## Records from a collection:
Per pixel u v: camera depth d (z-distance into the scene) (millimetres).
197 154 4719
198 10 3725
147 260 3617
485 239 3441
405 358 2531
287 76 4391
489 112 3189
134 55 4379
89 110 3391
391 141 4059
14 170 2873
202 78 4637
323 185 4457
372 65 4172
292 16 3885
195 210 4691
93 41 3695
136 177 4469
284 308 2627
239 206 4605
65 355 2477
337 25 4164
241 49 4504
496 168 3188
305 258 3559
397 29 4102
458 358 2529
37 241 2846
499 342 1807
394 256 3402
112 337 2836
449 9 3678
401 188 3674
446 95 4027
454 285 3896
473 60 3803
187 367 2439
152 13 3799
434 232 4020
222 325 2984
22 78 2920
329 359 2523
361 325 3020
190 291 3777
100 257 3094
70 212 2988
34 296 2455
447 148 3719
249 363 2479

## What is required:
Only the lines from the one containing "222 325 2984" to the end of the records should be repeated, exactly as they appear.

## Written reply:
222 325 2984
22 78 2920
329 359 2523
361 325 3020
190 291 3777
100 257 3094
70 212 2988
34 296 2455
447 148 3719
249 363 2479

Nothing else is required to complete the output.